Document excerpt:
PS--my brother and I took a 24-hour road trip in 2009. As soon as he put his backpack with his food in the van, I smelt bananas. (The look he gave me when I asked if he had bananas in his "lunch" was priceless.) I made him eat his three bananas in the parking lot of his apartment before we could hit the road. There was no way I was going to (a) drive 24 hours with the smell of bananas assaulting my nostrils and (b) have banana peels in the van until the next stop. He ate his bananas and then we hit the road. He didn't buy bananas for the road trip home. Now, I like to eat pickled herring on road trips, but that's another story.


----------



## CWS4322 (Jan 17, 2011)

sparrowgrass said:


> Mmmm, love black rice. It takes a bit longer to cook, and it does stain any food it comes into contact with a nice purple, so I cook it separately and serve it on the side.


 
I love purple. I'm going to taste test the black rice today.


----------



## flpaintmaster (Jan 17, 2011)

Hi love_cheese,

Thanks for the recipe, I'll give it a try.  I had heard of the cocoanut milk version, sounded good to me, I was just trying to see what ideas I could find using black rice.  I usually use brown rice or wild rice.

What to work on: Extend the forum thread on black rice by adding more of the discussion after its final post. The data after this point is separate material and has no connection to the forum thread on black rice.

Extracted entries:
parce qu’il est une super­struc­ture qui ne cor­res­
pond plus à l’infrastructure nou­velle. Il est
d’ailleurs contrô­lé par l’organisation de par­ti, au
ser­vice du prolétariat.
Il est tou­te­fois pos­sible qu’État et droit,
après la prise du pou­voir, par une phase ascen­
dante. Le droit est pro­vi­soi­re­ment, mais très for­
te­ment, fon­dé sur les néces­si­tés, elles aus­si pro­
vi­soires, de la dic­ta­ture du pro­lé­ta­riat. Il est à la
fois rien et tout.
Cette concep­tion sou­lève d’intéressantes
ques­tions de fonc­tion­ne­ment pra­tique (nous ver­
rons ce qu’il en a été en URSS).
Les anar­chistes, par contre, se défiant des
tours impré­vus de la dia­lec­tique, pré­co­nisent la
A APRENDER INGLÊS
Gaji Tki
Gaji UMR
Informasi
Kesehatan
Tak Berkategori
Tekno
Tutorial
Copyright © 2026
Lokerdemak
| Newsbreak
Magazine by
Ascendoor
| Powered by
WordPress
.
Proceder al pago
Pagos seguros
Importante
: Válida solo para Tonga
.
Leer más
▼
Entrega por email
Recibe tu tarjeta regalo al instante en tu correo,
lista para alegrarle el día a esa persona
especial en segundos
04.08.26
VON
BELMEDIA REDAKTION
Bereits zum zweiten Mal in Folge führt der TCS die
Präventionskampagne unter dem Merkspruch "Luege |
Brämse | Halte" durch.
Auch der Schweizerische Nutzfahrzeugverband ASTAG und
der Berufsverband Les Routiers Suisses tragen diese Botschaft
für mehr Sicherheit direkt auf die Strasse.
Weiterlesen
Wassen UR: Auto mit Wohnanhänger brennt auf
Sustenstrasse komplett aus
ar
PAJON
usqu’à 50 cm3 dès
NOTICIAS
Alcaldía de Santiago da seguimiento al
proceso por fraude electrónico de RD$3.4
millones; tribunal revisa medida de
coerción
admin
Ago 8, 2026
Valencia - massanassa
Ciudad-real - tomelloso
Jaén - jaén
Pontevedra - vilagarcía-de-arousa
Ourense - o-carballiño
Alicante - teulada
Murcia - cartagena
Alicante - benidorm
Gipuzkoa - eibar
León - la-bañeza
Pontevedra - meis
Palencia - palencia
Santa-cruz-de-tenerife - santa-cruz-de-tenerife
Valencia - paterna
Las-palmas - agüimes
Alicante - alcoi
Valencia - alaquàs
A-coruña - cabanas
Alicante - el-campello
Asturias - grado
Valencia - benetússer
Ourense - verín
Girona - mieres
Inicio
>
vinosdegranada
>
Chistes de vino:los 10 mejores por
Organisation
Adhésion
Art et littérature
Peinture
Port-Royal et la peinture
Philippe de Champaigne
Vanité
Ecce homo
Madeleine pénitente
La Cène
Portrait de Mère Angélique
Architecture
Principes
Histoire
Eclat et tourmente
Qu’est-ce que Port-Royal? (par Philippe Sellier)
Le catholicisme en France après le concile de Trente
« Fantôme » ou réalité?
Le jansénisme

==

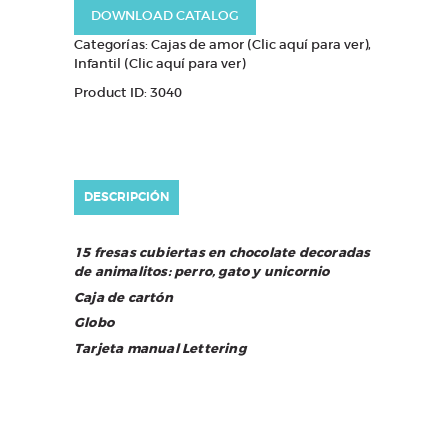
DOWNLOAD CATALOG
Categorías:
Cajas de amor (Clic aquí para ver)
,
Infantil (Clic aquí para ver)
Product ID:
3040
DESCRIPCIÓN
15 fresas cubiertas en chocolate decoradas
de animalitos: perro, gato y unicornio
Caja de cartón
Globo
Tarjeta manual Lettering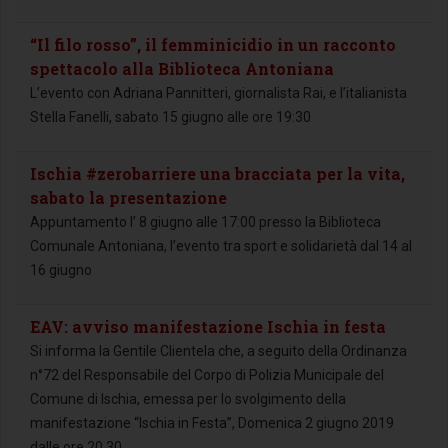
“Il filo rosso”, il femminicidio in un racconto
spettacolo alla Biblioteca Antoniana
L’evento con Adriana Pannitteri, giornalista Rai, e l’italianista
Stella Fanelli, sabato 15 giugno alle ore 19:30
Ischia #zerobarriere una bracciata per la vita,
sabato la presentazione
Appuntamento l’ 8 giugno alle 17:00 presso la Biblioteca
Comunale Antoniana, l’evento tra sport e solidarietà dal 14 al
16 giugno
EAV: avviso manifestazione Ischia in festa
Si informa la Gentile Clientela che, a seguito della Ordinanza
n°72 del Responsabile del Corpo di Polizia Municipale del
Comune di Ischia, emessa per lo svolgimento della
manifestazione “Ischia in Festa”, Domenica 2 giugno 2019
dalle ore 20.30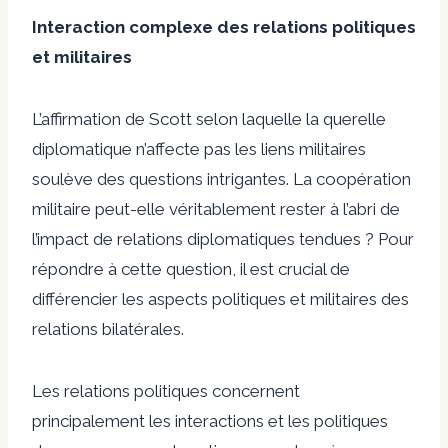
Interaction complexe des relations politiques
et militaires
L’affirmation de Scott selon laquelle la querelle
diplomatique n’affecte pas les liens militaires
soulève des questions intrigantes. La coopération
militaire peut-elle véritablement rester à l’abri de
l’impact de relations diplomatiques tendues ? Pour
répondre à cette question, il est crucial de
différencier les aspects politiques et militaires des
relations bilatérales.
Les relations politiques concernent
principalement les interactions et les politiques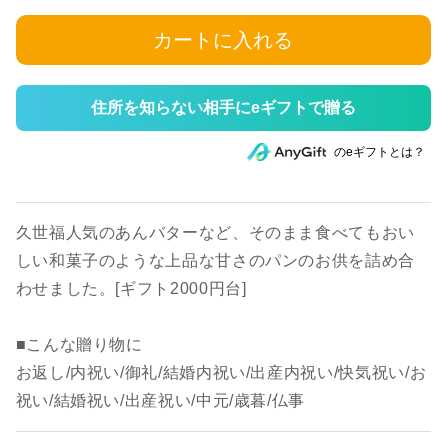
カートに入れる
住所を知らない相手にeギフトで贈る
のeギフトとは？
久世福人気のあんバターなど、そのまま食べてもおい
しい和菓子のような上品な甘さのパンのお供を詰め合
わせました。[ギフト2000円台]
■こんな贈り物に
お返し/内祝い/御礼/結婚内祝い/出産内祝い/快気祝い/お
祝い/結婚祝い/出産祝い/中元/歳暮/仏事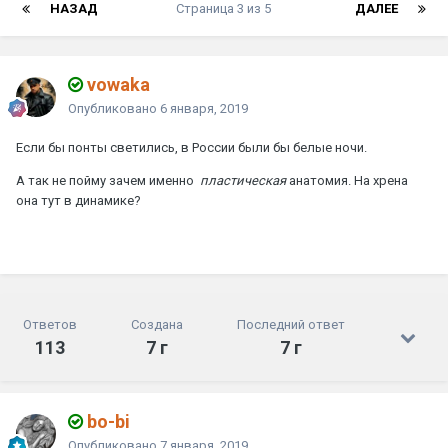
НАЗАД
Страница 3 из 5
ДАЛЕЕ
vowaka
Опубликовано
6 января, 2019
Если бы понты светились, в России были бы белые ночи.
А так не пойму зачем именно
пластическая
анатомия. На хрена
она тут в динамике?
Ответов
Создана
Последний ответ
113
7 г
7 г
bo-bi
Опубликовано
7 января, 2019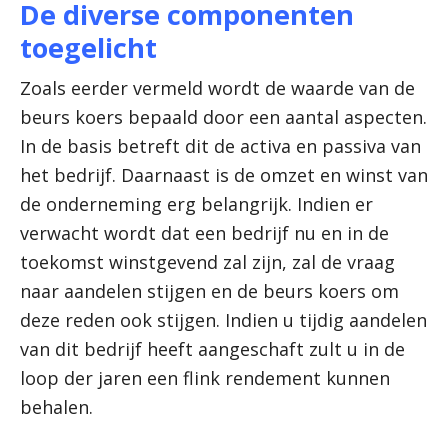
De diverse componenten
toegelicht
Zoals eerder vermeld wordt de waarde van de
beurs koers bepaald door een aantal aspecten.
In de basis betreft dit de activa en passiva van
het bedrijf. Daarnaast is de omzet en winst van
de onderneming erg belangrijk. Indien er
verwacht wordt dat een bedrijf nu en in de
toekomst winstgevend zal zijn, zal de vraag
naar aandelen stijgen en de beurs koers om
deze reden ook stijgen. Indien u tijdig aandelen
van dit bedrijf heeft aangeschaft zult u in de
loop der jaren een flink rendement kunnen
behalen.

Answer to the exercise:
Tim Abbott


----------



## CWS4322 (Jan 17, 2011)

Oh--I guess I better soak the rice first. I don't soak my wild rice, I rinse it with hot water. That's how we always did it in MN.


----------



## flpaintmaster (Jan 17, 2011)

I have not used my black rice yet.  I did read where it was recommended you soak it overnight like dried beans, so I suppose you could do like dried beans & boil it first & then soak it for a few hours.  Is this an incorrect thought?

Tim Abbott


----------



## sparrowgrass (Jan 17, 2011)

I have never soaked mine. I am sure it would make it cook more quickly.


----------



## joesfolk (Jan 18, 2011)

I have never cooked black rice but I know if you soak white rice it cooks in much less time.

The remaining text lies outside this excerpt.